Event attendees provided insights and practice tips to improve cybersecurity.

Cybersecurity is always a hot topic at finance conferences, but even as attackers become seemingly exponentially more threatening by the day, many people are still struggling to define the right framework for addressing them. Here are three insights and suggestions from attendees at the Private Funds CFO Network’s European Forum earlier this month.

(Reporters at the event were barred from naming other attendees and speakers.)

Put your IT teams in front of investors

IT teams are becoming a much more valued part of private equity firms. Rather than merely a support function, the increasingly fraught cyber-risk landscape has led to their being viewed as integral partners in the business. As the finance director of an independent pan-European private credit firm explained: “When our teams are doing fundraising… they involve IT to help describe what cyber-risk policies we have in place.”

Vendors get a closer eye from investors

The collapse of Silicon Valley Bank in March this year (among others), led to a spike in investor queries about firm’s vendor selection processes.

That’s part of why COOs, CCOs and other responsible C-suite executives are spending an increased amount of time inventorying and examining the areas to which their company could be susceptible to cyber-risk, including vendors.

“We are discussing with our IT team and outsourced vendors what we need to do mitigate the risks of [our] increased [attack] surface,” said one attendee, adding that the firm is focusing on “integrating our IT team into the vendor selection process ahead of time to make sure if we don’t have the necessary safeguard in place for a specific risk, we have it at the time of contract negotiation.”

Shadow IT: A call for amnesty?

So-called ‘shadow IT’ risk – the risks introduced by employees’ individual use of their own technology for work purposes, unknown to the business – introduces an additional layer of complexity for private equity managers. The number of people using their own technology tools not authorized by their IT teams vastly increased during the pandemic, and continues to pose an elevated threat.

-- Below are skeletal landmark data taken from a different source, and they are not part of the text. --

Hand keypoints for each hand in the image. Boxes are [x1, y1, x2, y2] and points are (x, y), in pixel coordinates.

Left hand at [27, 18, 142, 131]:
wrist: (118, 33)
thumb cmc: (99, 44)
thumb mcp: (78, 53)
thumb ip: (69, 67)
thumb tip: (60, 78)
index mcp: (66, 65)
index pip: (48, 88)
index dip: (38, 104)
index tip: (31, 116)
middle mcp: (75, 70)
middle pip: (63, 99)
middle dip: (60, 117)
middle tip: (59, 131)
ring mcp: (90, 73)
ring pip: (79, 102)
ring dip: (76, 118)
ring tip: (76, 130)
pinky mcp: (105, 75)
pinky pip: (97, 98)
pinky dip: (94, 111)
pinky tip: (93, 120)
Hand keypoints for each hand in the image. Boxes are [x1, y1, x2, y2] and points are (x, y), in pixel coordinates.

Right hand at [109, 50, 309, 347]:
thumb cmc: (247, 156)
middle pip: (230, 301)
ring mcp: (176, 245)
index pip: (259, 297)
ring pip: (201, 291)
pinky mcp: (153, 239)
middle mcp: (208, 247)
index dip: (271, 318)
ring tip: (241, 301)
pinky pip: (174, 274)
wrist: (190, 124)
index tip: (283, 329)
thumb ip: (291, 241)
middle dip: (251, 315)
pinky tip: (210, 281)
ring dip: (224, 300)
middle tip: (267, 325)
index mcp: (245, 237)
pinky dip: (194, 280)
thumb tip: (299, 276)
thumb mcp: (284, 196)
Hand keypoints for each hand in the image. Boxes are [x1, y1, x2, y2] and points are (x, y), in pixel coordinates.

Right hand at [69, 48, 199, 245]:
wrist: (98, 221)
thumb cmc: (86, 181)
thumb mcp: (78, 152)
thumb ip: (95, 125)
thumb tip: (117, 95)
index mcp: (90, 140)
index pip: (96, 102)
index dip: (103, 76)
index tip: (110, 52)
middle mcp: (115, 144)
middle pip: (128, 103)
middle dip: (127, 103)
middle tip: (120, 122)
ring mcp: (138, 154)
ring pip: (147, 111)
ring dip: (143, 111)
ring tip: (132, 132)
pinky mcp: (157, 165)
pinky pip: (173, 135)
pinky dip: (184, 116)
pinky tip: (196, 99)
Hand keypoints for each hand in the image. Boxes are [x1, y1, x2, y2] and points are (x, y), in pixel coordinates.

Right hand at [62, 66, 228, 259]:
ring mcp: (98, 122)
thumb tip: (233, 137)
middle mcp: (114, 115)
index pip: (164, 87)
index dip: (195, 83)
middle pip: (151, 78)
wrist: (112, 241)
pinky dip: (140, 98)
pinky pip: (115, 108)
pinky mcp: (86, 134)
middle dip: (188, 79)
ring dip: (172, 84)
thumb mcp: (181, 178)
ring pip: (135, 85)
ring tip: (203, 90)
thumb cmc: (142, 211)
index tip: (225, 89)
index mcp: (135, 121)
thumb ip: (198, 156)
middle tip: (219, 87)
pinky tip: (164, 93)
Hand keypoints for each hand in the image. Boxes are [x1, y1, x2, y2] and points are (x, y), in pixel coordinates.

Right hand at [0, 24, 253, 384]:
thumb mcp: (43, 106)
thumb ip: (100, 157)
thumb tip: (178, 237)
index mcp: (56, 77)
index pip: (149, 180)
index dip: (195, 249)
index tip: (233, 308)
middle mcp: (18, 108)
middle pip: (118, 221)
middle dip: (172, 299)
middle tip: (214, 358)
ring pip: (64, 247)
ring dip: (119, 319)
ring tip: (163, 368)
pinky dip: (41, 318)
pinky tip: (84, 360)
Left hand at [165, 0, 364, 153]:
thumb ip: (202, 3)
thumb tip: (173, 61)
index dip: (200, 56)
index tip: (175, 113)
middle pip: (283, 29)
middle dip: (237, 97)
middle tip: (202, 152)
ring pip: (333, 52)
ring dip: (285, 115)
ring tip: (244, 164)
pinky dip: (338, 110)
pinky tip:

One panelist suggested firms consider introducing an amnesty period of two to three weeks during which all teams can share details on any shadow IT tools they’ve been using remotely, including AI tools. Even before the pandemic, banks in various jurisdictions have often instituted ‘blackout periods’ for individual employees once a year, in which they turn over all of their electronic communications, even being separated from their business smart phones while a review takes place. Similar programs could be devised for private markets firms, and perhaps expanded to provide amnesty for using personal devices for business.